Barâ’ Bin ‘Azib relate : « Les tous premiers compagnons émigrant vers Médine étaient Mous’ab Bin ‘Oumayr et Ibn Oumm Makhtoum. Une fois à Médine, tous deux ont commencé à nous enseigner le Coran. Ensuite ‘Ammar, Bilal, Sa’d et ‘Oumar Bin al-Khattab, accompagné de vingt compagnons, sont arrivés. Le Saint Prophète Muhammad (s.a.w.) est venu par la suite. Jamais les Médinois n’étaient-ils aussi contents que le jour où le Saint Prophète Muhammad (s.a.w.) est arrivé à Médine. Les garçons et les filles chantaient : « Vous êtes le Prophète d’Allah et vous êtes venu chez nous ! »

Dans son ouvrage Sirat Khataman-Nabiyyine, Hazrat Mirza Bashir Ahmad Saheb déclare : « Ceux qui ont embrassé l’islam au Dar al-Arqam sont considérés comme les premiers musulmans. Les plus connus parmi eux sont Mous’ab Bin ‘Oumayr, qui appartenait au clan Banou ‘Abd-id-Dar. Il était très beau et très aimé par les membres de sa famille. Il avait été envoyé comme premier missionnaire à Yathrib avant l’émigration [du Saint Prophète Muhammad (s.a.w.)]. L’islam s’est répandu par son entremise à Médine. »

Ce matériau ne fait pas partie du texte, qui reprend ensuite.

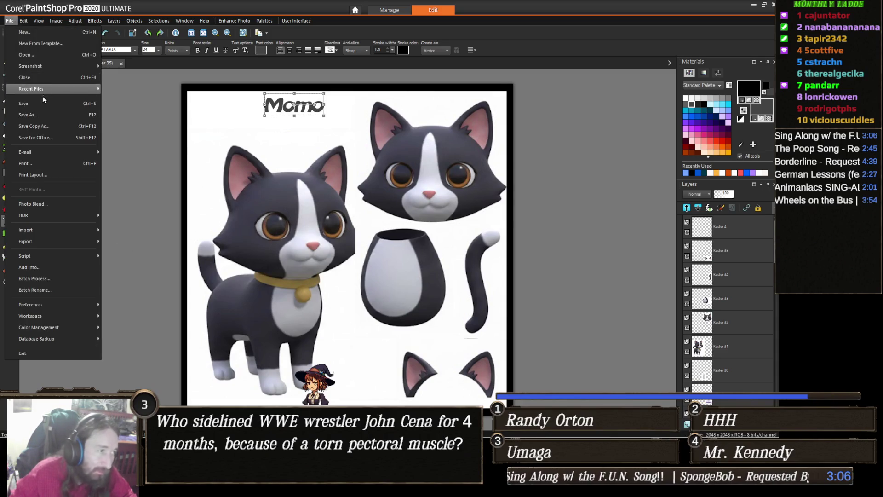
click(41, 116)
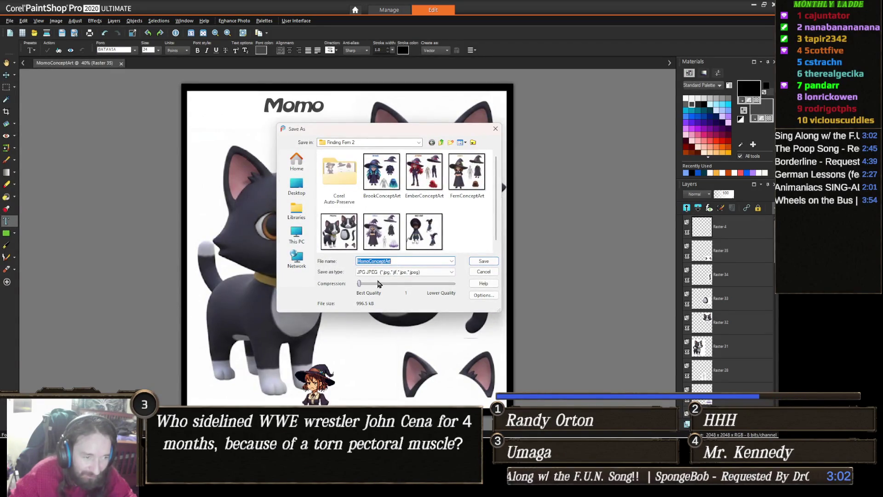
click(389, 272)
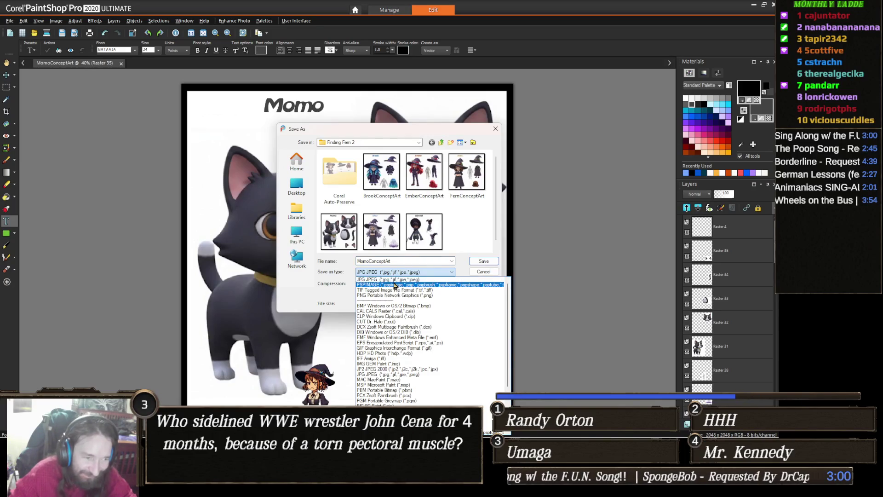
click(394, 285)
click(483, 261)
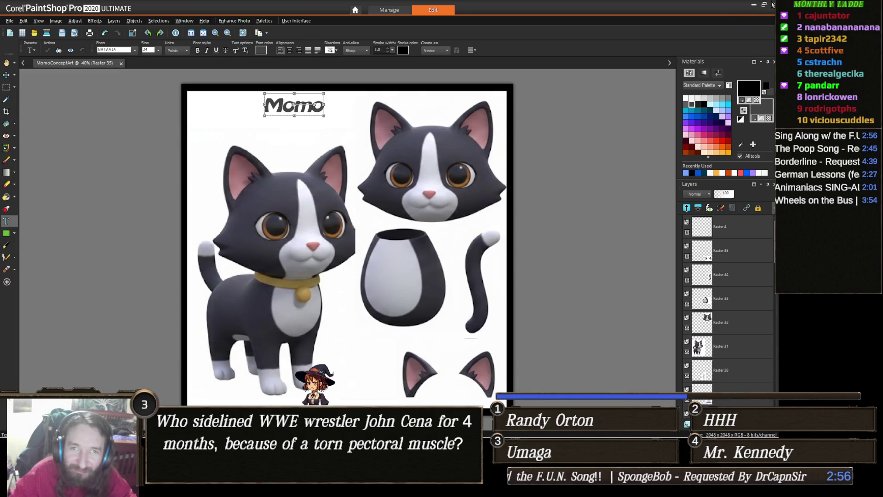
click(754, 5)
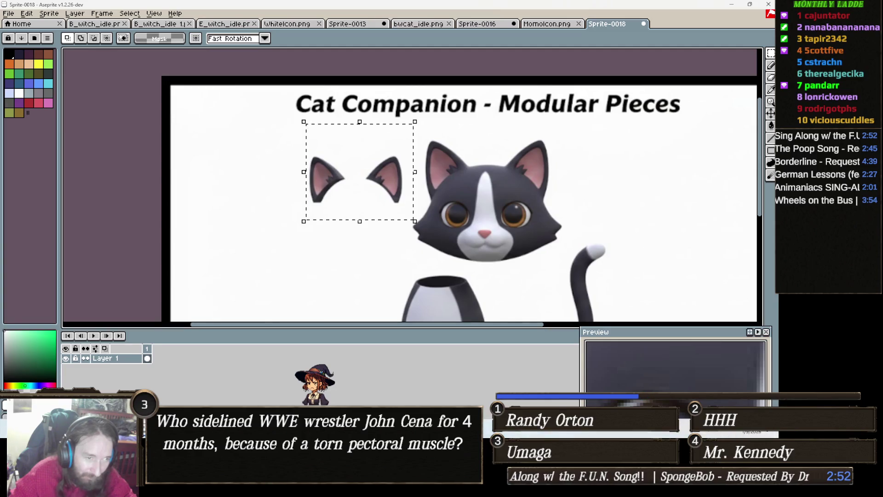
- Bring Aseprite's Sprite-0018 with the Cat Companion modular pieces back into view
mouse_move(396, 423)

Selon un autre ouvrage de Sirah, Mous’ab Bin ‘Oumayr était le premier à diriger la prière de Joumou’ah à Médine avant l’émigration. Avant la deuxième bai’ah d’Aqabah, Mous’ab a demandé la permission au Saint Prophète Muhammad (s.a.w.) de diriger la prière de Joumou’ah à Médine. Le Saint Prophète Muhammad (s.a.w.) lui en a donné l’autorisation.

Mous’ab Bin ‘Oumayr a dirigé la première prière de Joumou’ah dans la maison de Sa’d Bin Khaysama à Médine. Douze individus de la ville étaient présents. Ils avaient égorgé une chèvre pour l’occasion.

Mous’ab Bin ‘Oumayr était le premier à diriger la prière du vendredi en islam. Or selon un autre récit c’était Abou ‘Amamah As’ad Bin Zurarah qui était le premier à diriger la prière du vendredi à Médine. En tout cas, Mous’ab était le tout premier missionnaire. Mous’ab et As’ad Bin Zurarah ont visité les différents quartiers des Ansar afin de prêcher le message de l’islam. Grâce aux prédications de Mous’ab, nombre de compagnons ont embrassé l’islam dont certains des plus éminents à l'instar de Sa’d Bin Mou’adh, ‘Abad Bin Bichr, Muhammad Bin Maslamah et ‘Ousayd Bin Houdayr.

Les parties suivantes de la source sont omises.